- _EXTRACT TO READ_:
=== Section Start ===

I have read a great deal on this forum and I feel some people get berated many times for having their own ways. Some known members even experiment with enclosures with lighting and food and substrate even though they know the "correct" way to see if a more optimal care can be met. 
I'm sorry this has taken over the original posters thread. 
Again, thank you everyone for your concerns.


----------



## orv (Jun 26, 2017)

I'd like to add just a little different opinion regarding this issue of allowing your new tortoise some "freedom/adventure" while you watch him in the house. Four years ago we moved our two California Desert Tortoises from the home I grew up in to our new home in Aguanga, CA. One of the first things I observed was their curiosity about their new enclosure. The enclosure measures 20' by 60' and is enclosed by concrete block 2' below the surface and 2.5' above. They guickly, over the initial first few days, examined the perimeter of their area followed by serious exploration of their entire new home. That first year they plowed thru virtually all the landscaping that I'd provided. OK, it's their yard. As time has gone on, they no longer march their perimeter or destroy their landscaping. They certainly eat their appropriate plantings, but now they leave the rest alone, allowing for a much more attractive yard (from a human perspective). They certainly exercise throughout their territory and have their chosen basking spaces, both in the sun and shade. Initially, I built them a concrete block and natural sandstone "cave" that is shaded nicely by a large pine tree. Since that time, they have shared in digging a substantial burrough in which to find solace. What I'm trying to picture here, is that they neither desire nor need further territory since the one supplied them meets all their needs safely and healthily. It is our responsibility as their caregivers to supply a safe and species correct habitat. Once supplied . . . sit back and enjoy! Tortoises are not domestic animals. They don't ENJOY being handled unnecessarily. Your little tortoise may tolerate being handled, but unlike a cat or dog, he doesn't enjoy this interaction. Watch and observe the wonderful chacteristics of your new friend, but remember to consider what's best for his life. This is my experience as a tortoise friend and habitat maker since 1952. I've had a lot to learn over the years. For instance, I no longer kiss my tortoise friend on the beak, much to my wife's pleasure. Learn from other tortoise keepers and you'll have a much longer and more enriching relationship. I'm just sharing my experiences and I'm still learning from the experiences of others daily. I wish you and your new little friend a long and enriching live.


----------



## Yvonne G (Jun 26, 2017)

=== Section End ===

- _STUDY MATERIAL_:
=== Section Start ===

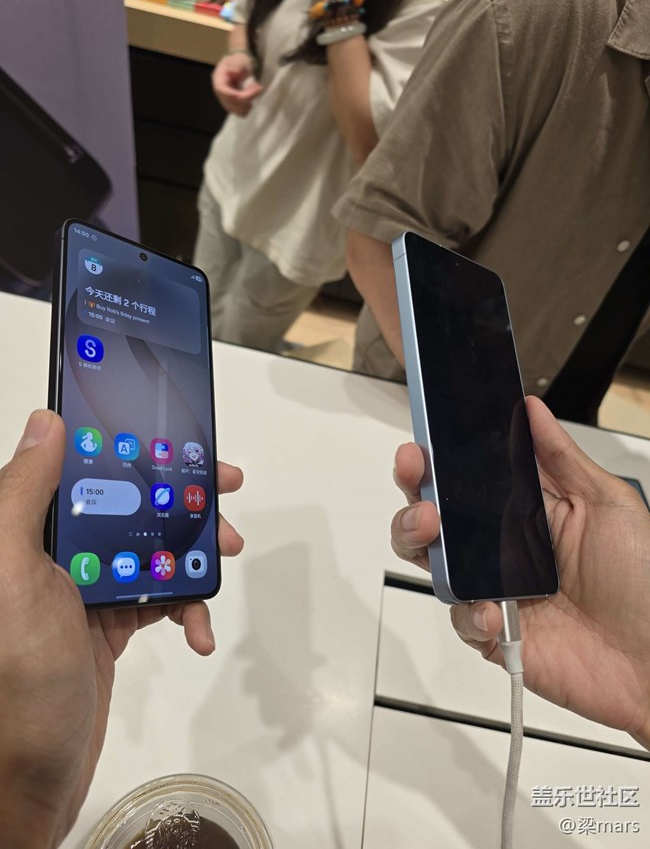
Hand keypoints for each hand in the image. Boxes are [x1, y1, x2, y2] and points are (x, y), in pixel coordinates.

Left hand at [0, 411, 243, 846]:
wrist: (30, 772)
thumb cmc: (16, 682)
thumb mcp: (14, 574)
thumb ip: (24, 496)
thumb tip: (45, 425)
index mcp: (30, 533)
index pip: (87, 468)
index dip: (134, 446)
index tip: (176, 437)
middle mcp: (56, 554)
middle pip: (131, 503)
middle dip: (181, 497)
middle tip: (222, 490)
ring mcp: (86, 589)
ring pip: (153, 548)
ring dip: (193, 552)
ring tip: (223, 556)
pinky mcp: (108, 622)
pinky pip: (159, 598)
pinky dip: (187, 609)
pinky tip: (198, 628)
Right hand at [212, 52, 262, 116]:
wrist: (240, 67)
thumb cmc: (238, 62)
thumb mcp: (238, 60)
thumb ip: (236, 65)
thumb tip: (234, 72)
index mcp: (218, 80)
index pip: (221, 91)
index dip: (232, 94)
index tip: (245, 93)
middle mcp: (220, 93)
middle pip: (230, 103)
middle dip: (246, 97)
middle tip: (257, 87)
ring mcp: (226, 101)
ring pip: (237, 110)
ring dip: (248, 102)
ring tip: (255, 89)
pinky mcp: (234, 106)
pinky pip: (241, 112)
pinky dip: (249, 106)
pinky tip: (253, 96)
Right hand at [391, 397, 649, 748]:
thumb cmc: (642, 581)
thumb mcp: (608, 503)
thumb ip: (561, 457)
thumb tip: (529, 409)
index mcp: (523, 510)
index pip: (465, 477)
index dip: (437, 459)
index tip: (423, 443)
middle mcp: (500, 546)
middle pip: (434, 514)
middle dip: (413, 491)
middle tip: (415, 475)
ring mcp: (493, 588)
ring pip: (432, 562)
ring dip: (418, 541)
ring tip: (430, 529)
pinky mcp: (493, 632)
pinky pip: (461, 617)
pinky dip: (469, 612)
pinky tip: (491, 609)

=== Section End ===

- _REQUIRED ACTIONS_:
1. Can you repeat, word for word, the stretch of the tortoise forum thread from "I have read" through "original posters thread."?
2. In the tortoise forum thread, how large is the enclosure orv built for the two California Desert Tortoises?

- _SOLVED PROBLEMS_:
1.
I have read a great deal on this forum and I feel some people get berated many times for having their own ways. Some known members even experiment with enclosures with lighting and food and substrate even though they know the "correct" way to see if a more optimal care can be met. 
I'm sorry this has taken over the original posters thread.

2. It measures 20' by 60'.